Wednesday, April 8, 2009

Limits to Unity & the Monarchy

Dear Stan,

As a follow up to the pro-abortion "Catholic" politician row, here is a link to an article in the ever-excellent Touchstone magazine with reveals the chaotic and divided attitudes to abortion within US Christian churches. Yet again it highlights the vacuity of so much well meaning waffle on the importance of "Christian unity". If we cannot get agreement even on this issue, what on earth can "Christians" agree on?

http://www.touchstonemag.com/archives/article.php?id=22-02-039-c

The old saying "Divide and conquer" springs to mind.

I am also reminded of an article in "Faith" magazine years ago. It looked back to a very different Britain in late 1949 when there had been a lengthy exchange of letters in "The Times" on the subject of Church reunion. In one letter a Catholic bishop had courteously but firmly explained why Catholics and Anglicans could not logically say the Lord's prayer together. They would attach different meanings even to phrases such as "Thy Kingdom come". In this phrase a Catholic would be praying for the world wide establishment of the Catholic church, while the Anglican standing beside him in Christian fellowship would be praying for...er, something else, probably vague in the best Anglican tradition. Such a straight forward and clear thinking recognition of the real problems is absent in the ecumenical droning from modern pulpits.
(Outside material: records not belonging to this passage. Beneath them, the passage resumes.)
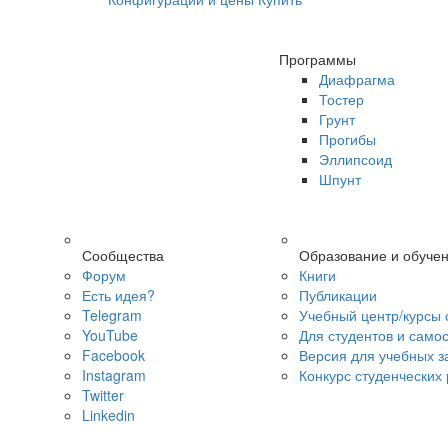
Программы
Диафрагма
Тостер
Грунт
Прогибы
Эллипсоид
Шпунт
Сообщества
Образование и обуче
Форум
Книги
Есть идея?
Публикации
Telegram
Учебный центр/курсы 
YouTube
Для студентов и само
Facebook
Версия для учебных з
Instagram
Конкурс студенческих
Twitter
Linkedin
This basic confusion and reluctance to face bedrock principles is evident this week, with the debate in Parliament on a Private Members Bill to remove one of the few remaining legal pieces of "discrimination" against Catholics. The heir to the throne cannot marry a Catholic without losing the right to secede to the throne. (This became a very faint possibility in the 1970s when Prince Charles' name was paired with Princess Astrid of Luxemburg, who is Catholic. Nothing came of it and she married someone else). But the "discrimination" against Catholics was ignorantly denounced as if it was the equivalent of racial discrimination. After all, no law explicitly forbids the heir from marrying a Jew, a Muslim, a Hindu or an atheist on pain of disinheritance.

Yet a fundamental issue of principle still exists and cannot be wished away on the basis of modern whims about "injustice" or "discrimination". Hardly anyone admits that there can be just discrimination. Admittedly British Airways can still discriminate against blind pilots and our hospitals are not forced to accept the mentally disabled as brain surgeons - well, not yet. But only one or two people pointed out one blindingly obvious fact. What if the heir Prince William marries a Catholic and they bring up their children as Catholics, as the Church has always demanded? The monarch after next will be a Catholic head of an Anglican church.

Fortunately the Bill has failed. But the fact that it could even be introduced and waste Parliamentary time and media space speaks volumes about the shallowness of understanding in this country of basic principles of religion and morality.

It is another aspect of the problem I described in an earlier blog. Just about everyone denounces pedophiles as viler than the vilest of the vile, Beasts, Monsters, hanging's too good for them..... But hardly anyone has a coherent understanding of WHY it is wrong and why our enthusiasm for total sexual liberation for adults leads inevitably to the sexual abuse of children.